La santé mentale, selon l’Organisation mondiale de la Santé (OMS), ne se résume pas à l’absence de maladie psychique : elle correspond à « un état de bien-être dans lequel une personne peut se réaliser, faire face aux difficultés normales de la vie, accomplir un travail productif et contribuer à la vie de sa communauté ». Elle constitue un déterminant majeur de la santé globale, influençant la qualité de vie, les trajectoires médicales et la participation sociale.

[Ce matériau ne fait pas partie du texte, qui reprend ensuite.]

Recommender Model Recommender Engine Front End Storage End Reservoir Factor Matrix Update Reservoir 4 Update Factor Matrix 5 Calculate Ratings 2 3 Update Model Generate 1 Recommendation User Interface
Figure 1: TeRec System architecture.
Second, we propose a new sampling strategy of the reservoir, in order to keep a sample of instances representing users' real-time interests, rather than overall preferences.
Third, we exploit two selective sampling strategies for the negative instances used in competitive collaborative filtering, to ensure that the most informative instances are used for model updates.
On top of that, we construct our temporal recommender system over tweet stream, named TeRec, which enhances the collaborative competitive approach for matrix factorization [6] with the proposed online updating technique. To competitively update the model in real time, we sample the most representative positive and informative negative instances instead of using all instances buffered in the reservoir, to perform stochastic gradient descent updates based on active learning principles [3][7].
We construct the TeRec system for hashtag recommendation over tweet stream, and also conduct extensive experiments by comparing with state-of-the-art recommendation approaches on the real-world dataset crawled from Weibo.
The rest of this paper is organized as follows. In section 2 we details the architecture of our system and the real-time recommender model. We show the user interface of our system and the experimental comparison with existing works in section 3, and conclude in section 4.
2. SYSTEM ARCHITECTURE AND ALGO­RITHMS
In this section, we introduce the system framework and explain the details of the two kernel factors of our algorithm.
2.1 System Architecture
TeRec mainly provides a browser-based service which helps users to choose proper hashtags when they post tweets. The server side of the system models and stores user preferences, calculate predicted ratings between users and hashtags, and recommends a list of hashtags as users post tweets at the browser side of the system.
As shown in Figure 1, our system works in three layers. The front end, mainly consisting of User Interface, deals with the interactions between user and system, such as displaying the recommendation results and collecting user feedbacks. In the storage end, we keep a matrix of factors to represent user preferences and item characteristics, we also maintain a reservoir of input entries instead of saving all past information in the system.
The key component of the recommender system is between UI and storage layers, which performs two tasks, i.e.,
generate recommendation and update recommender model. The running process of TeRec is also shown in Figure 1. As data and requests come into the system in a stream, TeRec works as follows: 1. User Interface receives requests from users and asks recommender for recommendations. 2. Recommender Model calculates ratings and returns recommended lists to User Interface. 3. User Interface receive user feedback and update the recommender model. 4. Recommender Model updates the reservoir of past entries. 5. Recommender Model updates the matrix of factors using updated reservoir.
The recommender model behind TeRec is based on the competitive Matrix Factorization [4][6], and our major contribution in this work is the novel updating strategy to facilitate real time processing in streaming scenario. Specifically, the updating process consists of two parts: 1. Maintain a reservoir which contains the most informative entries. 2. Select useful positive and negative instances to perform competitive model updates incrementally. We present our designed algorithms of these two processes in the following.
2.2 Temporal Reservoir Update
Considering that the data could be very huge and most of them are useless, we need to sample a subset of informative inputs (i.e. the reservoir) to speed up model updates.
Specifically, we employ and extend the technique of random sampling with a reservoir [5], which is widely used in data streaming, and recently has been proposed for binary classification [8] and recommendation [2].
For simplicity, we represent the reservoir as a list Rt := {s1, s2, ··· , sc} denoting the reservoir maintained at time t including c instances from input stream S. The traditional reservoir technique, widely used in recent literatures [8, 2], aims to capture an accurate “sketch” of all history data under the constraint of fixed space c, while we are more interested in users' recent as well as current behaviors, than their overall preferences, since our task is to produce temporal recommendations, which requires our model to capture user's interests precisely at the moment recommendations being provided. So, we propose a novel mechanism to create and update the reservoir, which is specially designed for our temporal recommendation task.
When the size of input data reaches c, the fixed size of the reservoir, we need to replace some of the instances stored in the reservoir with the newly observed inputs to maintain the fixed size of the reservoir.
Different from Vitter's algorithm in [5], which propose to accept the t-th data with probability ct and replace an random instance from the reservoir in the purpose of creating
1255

Malgré cette définition intégrante, la santé mentale reste marquée par une forte stigmatisation, à la fois sociale et intériorisée. Celle-ci se manifeste par des préjugés, une discrimination institutionnelle et une réticence des patients à consulter, retardant ainsi l’accès aux soins. Dans de nombreux pays, dont la Suisse, cette stigmatisation persiste malgré une meilleure sensibilisation de la population.
L’histoire récente montre une évolution considérable de la prise en charge psychiatrique : d’un modèle centré sur l’asile et l’institutionnalisation du XIXᵉ au XXᵉ siècles, une approche communautaire, ambulatoire et intégrée sont maintenant les normes. Les avancées en psychopharmacologie (à partir des années 1950), le développement des psychothérapies structurées, puis l’émergence de modèles de rétablissement centrés sur la personne ont profondément modifié la pratique clinique. Aujourd’hui, la santé mentale est reconnue comme une composante essentielle de la santé publique, et son intégration dans les soins de premiers recours fait partie des stratégies prioritaires de l’OMS.
Aujourd’hui, la santé mentale représente une part substantielle de la pratique de la médecine de premier recours. Contrairement à une vision encore segmentée entre « somatique » et « psychiatrique», les troubles psychiques sont très fréquemment rencontrés au cabinet du médecin généraliste. En effet, le cabinet du généraliste constitue souvent la porte d’entrée aux soins psychiatriques. De nombreux patients consultent en première ligne pour des motifs psychologiques ou psychiatriques — qu’ils soient exprimés directement ou à travers des plaintes somatiques. Dans les pays occidentaux, y compris en Suisse, une proportion importante de patients consultant en première ligne présente des symptômes ou un trouble psychiatrique identifiable. Selon la littérature internationale, entre 25 et 60% des patients vus en soins primaires présentent un problème de santé mentale cliniquement significatif. Ces chiffres soulignent la place centrale de la psychiatrie en première ligne, tant en termes de fréquence que d’impact clinique.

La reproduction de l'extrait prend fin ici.